Fathers can successfully resolve family conflicts
Explore these tips for developing family conflict management skills.
When fathers create a more democratic style of family conflict management, all members of the family are more likely to feel safe and comfortable. This style creates an atmosphere of openness and honesty in which families learn to support each other through conflicts, rather than use put downs or attacks.
So, how can a father set up a democratic style of family conflict management? The University of Nebraska’s Great Dads Program has worked with specialists in family communication to develop the following suggestions:
- The old edict, “My way or the highway!” does not leave any room for some basic negotiations which are critical for fair discussions and successful problem solving. Save ultimatums for your zero tolerance rules like, “No drinking.”
- Winning is for sports events, not family conflicts. In family conflicts, the ultimate goal is to find solutions that work for everyone. There is rarely only one right answer to a conflict; there can be multiple right ways to solve a problem.
- Statements like, “You are lying,” “You irritate me,” “Get away from me,” and so on, make people shut down or become defensive or angry. Such hurtful, negative communication puts distance between you and your family.
- Always try to do twice as much listening as talking. That’s why you have two ears and only one mouth! Listen for the feelings behind the words. Repeat things back to make sure you are really hearing what they are trying to say.

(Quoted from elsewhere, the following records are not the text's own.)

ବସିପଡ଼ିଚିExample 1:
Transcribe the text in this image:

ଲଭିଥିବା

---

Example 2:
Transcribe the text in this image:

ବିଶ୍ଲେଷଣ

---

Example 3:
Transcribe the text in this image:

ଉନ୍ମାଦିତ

- The silent treatment, which is actually a form of passive-aggressive anger, is used to manipulate and control other people’s behavior. The only way to really communicate with those you love is to express your feelings honestly and kindly – with words.

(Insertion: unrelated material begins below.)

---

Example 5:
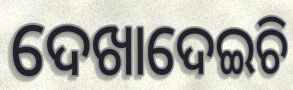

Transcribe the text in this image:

ଦେଖାଦେଇଚି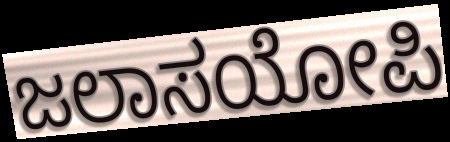
ಜಲಾಸಯೋಪಿ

- Bringing up past issues is an easy trap to fall into, but it does not help solve family conflicts. Yes, we can learn from old problems, but the past cannot be changed. The point is to find solutions you can use to move forward and make things better from this moment on.
- Don’t hold it all in for one big confrontation. Deal with things as they come up, or as soon as you are calm enough to talk about them.

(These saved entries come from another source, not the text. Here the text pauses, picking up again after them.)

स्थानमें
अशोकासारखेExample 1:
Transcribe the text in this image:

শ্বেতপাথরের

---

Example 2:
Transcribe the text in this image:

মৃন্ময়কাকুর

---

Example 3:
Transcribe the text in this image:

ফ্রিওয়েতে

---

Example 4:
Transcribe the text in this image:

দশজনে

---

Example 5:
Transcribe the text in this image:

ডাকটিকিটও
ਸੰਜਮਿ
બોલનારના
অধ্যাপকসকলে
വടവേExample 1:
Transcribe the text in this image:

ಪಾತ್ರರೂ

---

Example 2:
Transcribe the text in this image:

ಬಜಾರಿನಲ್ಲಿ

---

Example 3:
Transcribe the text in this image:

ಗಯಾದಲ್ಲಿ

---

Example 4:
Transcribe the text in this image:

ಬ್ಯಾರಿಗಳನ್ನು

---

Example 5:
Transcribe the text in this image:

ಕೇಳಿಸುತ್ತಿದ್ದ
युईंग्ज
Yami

All families have conflicts because families are made up of individuals with unique thoughts, feelings and personalities. Within families, conflicts handled with love and respect for one another can work to bring family members closer together. Family relationships provide the architecture for all other relationships in a person’s life from friends, to co-workers, to life partners.
As a father, you have a unique opportunity to influence the future success of your family members’ life-long relationships by implementing these suggestions for developing a democratic style of family conflict management.